-- GIVEN INFORMATION --
╭──

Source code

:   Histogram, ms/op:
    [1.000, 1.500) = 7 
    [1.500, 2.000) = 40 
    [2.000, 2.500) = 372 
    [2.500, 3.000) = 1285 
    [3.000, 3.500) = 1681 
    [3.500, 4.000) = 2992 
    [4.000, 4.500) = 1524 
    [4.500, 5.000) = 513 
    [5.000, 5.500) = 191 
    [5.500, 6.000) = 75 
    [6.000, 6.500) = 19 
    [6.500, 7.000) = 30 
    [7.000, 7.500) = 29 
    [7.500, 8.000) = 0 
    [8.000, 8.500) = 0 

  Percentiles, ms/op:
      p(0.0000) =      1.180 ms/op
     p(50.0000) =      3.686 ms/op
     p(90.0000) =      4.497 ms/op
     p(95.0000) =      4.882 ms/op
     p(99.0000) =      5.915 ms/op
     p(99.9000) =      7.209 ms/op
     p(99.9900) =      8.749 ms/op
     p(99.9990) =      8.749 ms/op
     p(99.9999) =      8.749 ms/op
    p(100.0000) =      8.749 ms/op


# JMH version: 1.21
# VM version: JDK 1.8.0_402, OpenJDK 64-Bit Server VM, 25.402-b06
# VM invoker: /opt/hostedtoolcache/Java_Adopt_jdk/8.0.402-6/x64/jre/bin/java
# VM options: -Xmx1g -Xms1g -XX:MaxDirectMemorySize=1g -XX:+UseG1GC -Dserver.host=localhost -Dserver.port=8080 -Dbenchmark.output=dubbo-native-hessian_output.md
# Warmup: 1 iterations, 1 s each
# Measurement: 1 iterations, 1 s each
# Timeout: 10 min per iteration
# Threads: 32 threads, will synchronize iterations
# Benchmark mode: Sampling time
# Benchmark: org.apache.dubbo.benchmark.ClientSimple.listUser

╰──

-- WORK TO BE COMPLETED --
Edit the data above by replacing "localhost" with "127.0.0.1" wherever it occurs, and reproduce every line with nothing else changed.

-- COMPLETED TASK --
Source code

:   Histogram, ms/op:
    [1.000, 1.500) = 7 
    [1.500, 2.000) = 40 
    [2.000, 2.500) = 372 
    [2.500, 3.000) = 1285 
    [3.000, 3.500) = 1681 
    [3.500, 4.000) = 2992 
    [4.000, 4.500) = 1524 
    [4.500, 5.000) = 513 
    [5.000, 5.500) = 191 
    [5.500, 6.000) = 75 
    [6.000, 6.500) = 19 
    [6.500, 7.000) = 30 
    [7.000, 7.500) = 29 
    [7.500, 8.000) = 0 
    [8.000, 8.500) = 0 

  Percentiles, ms/op:
      p(0.0000) =      1.180 ms/op
     p(50.0000) =      3.686 ms/op
     p(90.0000) =      4.497 ms/op
     p(95.0000) =      4.882 ms/op
     p(99.0000) =      5.915 ms/op
     p(99.9000) =      7.209 ms/op
     p(99.9900) =      8.749 ms/op
     p(99.9990) =      8.749 ms/op
     p(99.9999) =      8.749 ms/op
    p(100.0000) =      8.749 ms/op


# JMH version: 1.21
# VM version: JDK 1.8.0_402, OpenJDK 64-Bit Server VM, 25.402-b06
# VM invoker: /opt/hostedtoolcache/Java_Adopt_jdk/8.0.402-6/x64/jre/bin/java
# VM options: -Xmx1g -Xms1g -XX:MaxDirectMemorySize=1g -XX:+UseG1GC -Dserver.host=127.0.0.1 -Dserver.port=8080 -Dbenchmark.output=dubbo-native-hessian_output.md
# Warmup: 1 iterations, 1 s each
# Measurement: 1 iterations, 1 s each
# Timeout: 10 min per iteration
# Threads: 32 threads, will synchronize iterations
# Benchmark mode: Sampling time
# Benchmark: org.apache.dubbo.benchmark.ClientSimple.listUser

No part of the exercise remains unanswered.